4 ways Starbucks CEO Howard Schultz puts employees 1st

David Brancaccio Jul 25, 2014
HTML EMBED:
COPY

Howard Schultz believes in ensuring his company’s success not only in front of the counter with consumers, but also behind it, with his employees.

Schultz is the chairman, president and CEO of Starbucks. He first joined the company in 1982 as the director of operations and marketing. At the time, Starbucks had been around a little over a decade, and was a young company with only four stores. A little more than three decades later, the company has established itself as what Schultz calls “the ultimate purveyor of coffee” with close to 21,000 stores in more than 65 countries.

Schultz’s big idea has been to make the people who work for him a priority.

In an interview with Marketplace Morning Report Host David Brancaccio, Schultz shared his belief that a company’s responsibility extends beyond ensuring that profits for its shareholders. He says the people who work for companies like Starbucks deserve to be taken care of.

He shared with us four ways he has made his employees a priority in ways that have bolstered Starbucks’ success

Idea: Doing the right thing for your people and the communities you serve will ensure greater success for the company.

“I feel strongly that we have demonstrated that we are a performance driven company and organization by providing significant shareholder value,” he says.

Schultz realizes that company profits aren’t the only way to measure success:

“At the same time, we have done all this through the lens of humanity and that’s what I’m most proud of and that’s what I believe businesses should be.”

Idea: Investing in the education of your employees benefits everyone — the employee and the company.

Schultz and Starbucks recently made headlines by announcing they were partnering with Arizona State University to offer to their employees a four-year college degree at a reduced cost.

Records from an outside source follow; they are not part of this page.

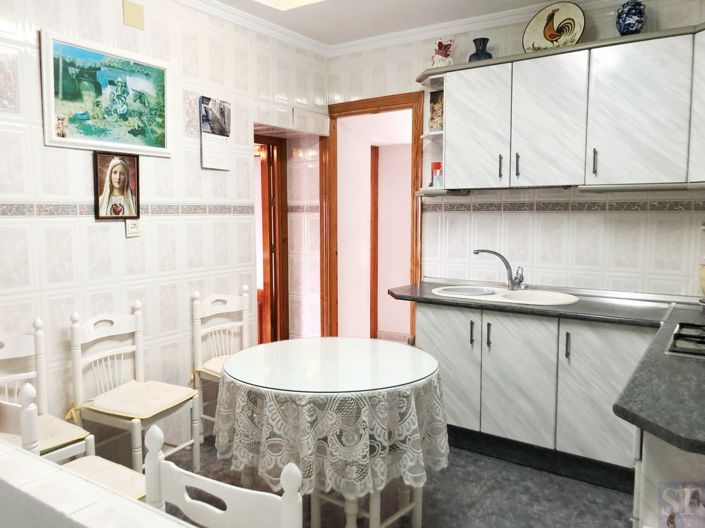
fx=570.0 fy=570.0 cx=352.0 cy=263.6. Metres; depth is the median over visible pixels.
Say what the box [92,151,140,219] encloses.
framed portrait
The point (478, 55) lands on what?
blue vase
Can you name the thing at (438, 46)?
vase
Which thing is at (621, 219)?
back wall
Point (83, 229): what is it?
left wall
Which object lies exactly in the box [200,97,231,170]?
wall calendar
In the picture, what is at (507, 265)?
faucet
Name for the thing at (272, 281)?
wooden door
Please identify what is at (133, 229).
power outlet
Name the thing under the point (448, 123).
upper cabinet
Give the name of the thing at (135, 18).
wall plate
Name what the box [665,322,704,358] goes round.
gas hob
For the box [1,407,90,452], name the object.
seat cushion
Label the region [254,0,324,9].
ceiling light
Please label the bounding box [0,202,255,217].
tile border
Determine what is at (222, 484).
white chair
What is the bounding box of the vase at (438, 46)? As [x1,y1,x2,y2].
[430,38,454,67]
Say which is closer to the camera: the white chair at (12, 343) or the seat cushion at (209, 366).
the white chair at (12, 343)
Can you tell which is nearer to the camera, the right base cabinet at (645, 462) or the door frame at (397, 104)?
the right base cabinet at (645, 462)
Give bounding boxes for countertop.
[388,280,704,459]
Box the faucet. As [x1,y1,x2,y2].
[472,248,524,289]
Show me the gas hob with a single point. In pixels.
(676, 337)
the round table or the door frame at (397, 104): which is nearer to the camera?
the round table
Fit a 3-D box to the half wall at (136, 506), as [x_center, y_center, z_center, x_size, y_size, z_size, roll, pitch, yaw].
[-0.634,0.868,1.049,1.813,0.853,0.357,3,6,34]
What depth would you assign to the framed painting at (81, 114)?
2.86 m
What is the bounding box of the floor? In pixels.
[149,434,634,527]
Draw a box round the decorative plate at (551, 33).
[523,2,585,51]
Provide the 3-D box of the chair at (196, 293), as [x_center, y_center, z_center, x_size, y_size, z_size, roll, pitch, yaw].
[-0.668,0.626,3.420,0.480,0.930,0.453,3,6,34]
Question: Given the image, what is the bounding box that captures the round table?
[214,337,446,527]
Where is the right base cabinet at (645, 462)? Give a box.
[631,427,704,527]
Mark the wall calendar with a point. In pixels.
(210, 158)
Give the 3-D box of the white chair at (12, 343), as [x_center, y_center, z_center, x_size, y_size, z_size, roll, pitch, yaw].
[-1.400,0.733,2.375,0.481,0.924,0.441,3,6,34]
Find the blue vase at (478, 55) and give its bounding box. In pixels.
[468,37,492,61]
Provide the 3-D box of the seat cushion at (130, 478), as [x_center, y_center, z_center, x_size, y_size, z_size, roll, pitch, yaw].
[-0.915,0.768,1.889,0.436,0.047,0.397,3,6,34]
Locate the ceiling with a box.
[161,0,631,54]
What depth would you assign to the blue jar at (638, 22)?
3.04 m
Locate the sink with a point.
(520, 296)
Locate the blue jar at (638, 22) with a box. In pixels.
[615,0,646,35]
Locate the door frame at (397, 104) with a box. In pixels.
[323,91,423,341]
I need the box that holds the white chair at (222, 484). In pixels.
[142,425,305,527]
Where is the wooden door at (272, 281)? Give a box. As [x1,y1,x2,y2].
[254,132,288,344]
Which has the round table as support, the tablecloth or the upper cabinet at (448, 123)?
the tablecloth
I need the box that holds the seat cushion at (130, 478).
[61,455,146,499]
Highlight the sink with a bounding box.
[430,285,580,306]
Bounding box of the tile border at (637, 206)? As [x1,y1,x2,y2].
[422,198,704,212]
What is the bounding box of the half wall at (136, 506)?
[0,440,195,527]
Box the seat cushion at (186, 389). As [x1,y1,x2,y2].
[80,380,196,420]
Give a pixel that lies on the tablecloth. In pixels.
(410, 463)
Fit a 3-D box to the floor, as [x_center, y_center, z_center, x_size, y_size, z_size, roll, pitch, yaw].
[-0.170,1.273,1.966,4.185,0.087,4.787,3,6,34]
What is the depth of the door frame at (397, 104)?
4.46 m
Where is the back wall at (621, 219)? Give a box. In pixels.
[331,1,704,310]
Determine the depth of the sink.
3.48 m
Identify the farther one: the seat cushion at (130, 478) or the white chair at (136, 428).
the white chair at (136, 428)
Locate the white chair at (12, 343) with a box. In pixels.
[0,319,94,459]
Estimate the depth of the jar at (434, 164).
3.75 m
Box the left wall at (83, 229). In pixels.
[0,0,327,449]
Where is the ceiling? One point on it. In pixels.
(278, 28)
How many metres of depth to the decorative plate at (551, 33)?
3.31 m
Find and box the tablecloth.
[212,345,447,497]
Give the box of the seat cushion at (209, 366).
[198,354,230,378]
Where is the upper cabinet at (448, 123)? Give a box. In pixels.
[419,22,704,193]
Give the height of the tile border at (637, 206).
0.067 m
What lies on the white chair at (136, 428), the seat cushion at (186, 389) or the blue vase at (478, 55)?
the seat cushion at (186, 389)
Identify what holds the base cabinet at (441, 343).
on the floor
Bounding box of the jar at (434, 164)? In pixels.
[430,161,442,186]
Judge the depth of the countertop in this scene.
2.09 m
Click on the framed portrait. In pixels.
(123, 172)
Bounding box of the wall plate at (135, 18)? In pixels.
[123,0,144,29]
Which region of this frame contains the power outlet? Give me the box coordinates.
[125,219,140,237]
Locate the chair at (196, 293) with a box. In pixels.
[190,286,251,449]
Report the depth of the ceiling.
3.61 m
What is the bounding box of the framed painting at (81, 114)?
[39,29,170,156]
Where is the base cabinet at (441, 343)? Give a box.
[415,299,651,488]
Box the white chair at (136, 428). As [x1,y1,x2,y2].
[69,302,200,476]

“Our responsibility as a company is to recognize that if we could provide a free college education to our employees,” he says, “it would help our company and it would help them professionally and personally.”

Idea : The status quo is not good enough for a company trying to build a long term, enduring business.

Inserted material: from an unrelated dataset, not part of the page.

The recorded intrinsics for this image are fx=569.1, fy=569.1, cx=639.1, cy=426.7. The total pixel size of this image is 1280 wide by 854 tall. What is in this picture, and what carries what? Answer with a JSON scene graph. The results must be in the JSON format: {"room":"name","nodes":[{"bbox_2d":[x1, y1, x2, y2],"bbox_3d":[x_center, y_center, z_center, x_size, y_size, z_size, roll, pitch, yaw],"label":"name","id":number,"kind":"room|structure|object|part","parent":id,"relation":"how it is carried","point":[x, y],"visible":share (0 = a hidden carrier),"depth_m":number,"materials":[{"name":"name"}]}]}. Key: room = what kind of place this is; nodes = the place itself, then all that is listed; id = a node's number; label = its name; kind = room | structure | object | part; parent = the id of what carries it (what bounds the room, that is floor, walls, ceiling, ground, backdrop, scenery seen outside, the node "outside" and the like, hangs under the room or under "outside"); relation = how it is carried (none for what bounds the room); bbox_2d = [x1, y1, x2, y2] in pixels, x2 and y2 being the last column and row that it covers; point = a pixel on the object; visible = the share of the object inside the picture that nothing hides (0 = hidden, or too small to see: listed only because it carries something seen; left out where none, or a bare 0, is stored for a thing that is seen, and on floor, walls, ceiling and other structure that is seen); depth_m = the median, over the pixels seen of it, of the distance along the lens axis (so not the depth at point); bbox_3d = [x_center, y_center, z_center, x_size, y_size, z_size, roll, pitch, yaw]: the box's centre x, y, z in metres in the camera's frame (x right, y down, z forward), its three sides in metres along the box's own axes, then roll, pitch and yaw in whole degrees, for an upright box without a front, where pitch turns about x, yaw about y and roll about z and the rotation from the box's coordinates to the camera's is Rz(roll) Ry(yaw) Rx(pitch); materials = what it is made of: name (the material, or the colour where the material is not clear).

Schultz places a premium on innovation, calling it the key to long-term growth and sustainability.

“The status quo just is not going to be good enough,” he says. “We have to push for self-renewal and reinvention and at the heart of that, at the core of that, is innovation.

So, how do you encourage innovation? The answer leads us to Schultz’s last big idea….

Idea: Stay curious. Have the courage and conviction to make big bets.

And Schultz should know… He signed a deal with Oprah Winfrey that has the media mogul producing a special line of tea for Starbucks. It’s the kind of big bet that most brands could only dream about. One thing is for sure, no matter how much success Starbucks achieves, it hasn’t stopped Schultz from planning the company’s next move.

“I’m still looking around corners and I’m still trying to put Starbucks in a position to surprise and delight our customers and I think innovation has been the core reason behind our success.”